As we are working with a specific company as the ultimate customer for this work, an additional requirement was that our DSL should produce code that can be used within a pre-existing framework. We developed a full system (SAGA) comprised of a parser for a human-friendly language for ‘story events’, an internal representation of design patterns for implementing object-oriented state-transitions systems, an instantiator for these patterns for a specific ‘story’, and three renderers (for C++, C# and Java) for the instantiated abstract code.

I mention this only in part because of Jack Park’s long standing interest in narrative structures.

The other reason I mention this article is it is a model for how to transition between vocabularies in a useful way.

Transitioning between vocabularies is as nearly a constant theme in computer science as data storage. Not to mention that disciplines, domains, professions, etc., have been transitioning between vocabularies for thousands of years. Some more slowly than other, some terms in legal vocabularies date back centuries.

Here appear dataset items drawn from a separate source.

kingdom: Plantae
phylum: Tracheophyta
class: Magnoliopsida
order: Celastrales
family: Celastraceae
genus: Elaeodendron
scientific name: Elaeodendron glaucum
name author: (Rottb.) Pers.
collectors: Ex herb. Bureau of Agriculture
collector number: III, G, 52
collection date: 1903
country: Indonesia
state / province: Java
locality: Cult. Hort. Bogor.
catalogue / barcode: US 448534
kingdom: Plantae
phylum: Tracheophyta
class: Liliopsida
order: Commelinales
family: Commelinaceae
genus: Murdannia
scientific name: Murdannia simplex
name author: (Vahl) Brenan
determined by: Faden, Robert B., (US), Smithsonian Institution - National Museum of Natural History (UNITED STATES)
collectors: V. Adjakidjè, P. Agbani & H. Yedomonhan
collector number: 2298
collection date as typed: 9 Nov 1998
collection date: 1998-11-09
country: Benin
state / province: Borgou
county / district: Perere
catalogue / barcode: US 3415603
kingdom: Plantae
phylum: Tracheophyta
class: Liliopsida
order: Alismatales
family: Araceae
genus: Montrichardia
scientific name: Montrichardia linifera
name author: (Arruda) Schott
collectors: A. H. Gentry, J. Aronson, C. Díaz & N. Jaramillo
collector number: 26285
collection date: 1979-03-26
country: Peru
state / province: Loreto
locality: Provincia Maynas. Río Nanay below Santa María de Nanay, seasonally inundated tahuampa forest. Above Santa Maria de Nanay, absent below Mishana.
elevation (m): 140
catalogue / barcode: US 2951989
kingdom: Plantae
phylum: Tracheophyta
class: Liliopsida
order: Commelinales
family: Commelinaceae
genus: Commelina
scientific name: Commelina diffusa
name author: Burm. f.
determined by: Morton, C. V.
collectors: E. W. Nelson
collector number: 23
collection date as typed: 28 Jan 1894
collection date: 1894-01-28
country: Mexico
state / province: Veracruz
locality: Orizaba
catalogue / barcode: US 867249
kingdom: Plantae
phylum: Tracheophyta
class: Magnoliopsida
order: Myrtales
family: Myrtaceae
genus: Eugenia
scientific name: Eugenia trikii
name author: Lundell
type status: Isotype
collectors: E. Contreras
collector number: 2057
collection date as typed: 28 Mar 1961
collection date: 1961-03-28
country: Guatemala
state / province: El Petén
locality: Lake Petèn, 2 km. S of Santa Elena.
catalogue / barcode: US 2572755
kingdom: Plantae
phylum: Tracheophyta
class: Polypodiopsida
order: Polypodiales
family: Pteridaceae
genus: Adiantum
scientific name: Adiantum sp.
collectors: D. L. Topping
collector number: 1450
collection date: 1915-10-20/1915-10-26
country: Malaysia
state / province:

We need vocabularies and data structures, but with the realization that none of them are final. If you want blind interchangea of topic maps I would strongly suggest that you use one of the standard syntaxes.

But with the realization that you will encounter data that isn’t in a standard topic map syntax. What subjects are represented there? How would you tell others about them? And those vocabularies are going to change over time, just as there were vocabularies before RDF and topic maps.

If you ask an honest MDM advocate, they will tell you that the current MDM effort is not really all that different from MDM in the ’90’s. And MDM may be what you need, depends on your requirements. (Sorry, master data management = MDM.)

The point being that there isn’t any place where a particular vocabulary or “solution” is going to freeze the creativity of users and even programmers, to say nothing of the rest of humanity. Change is the only constant and those who aren’t prepared to deal with it, will be the worse off for it.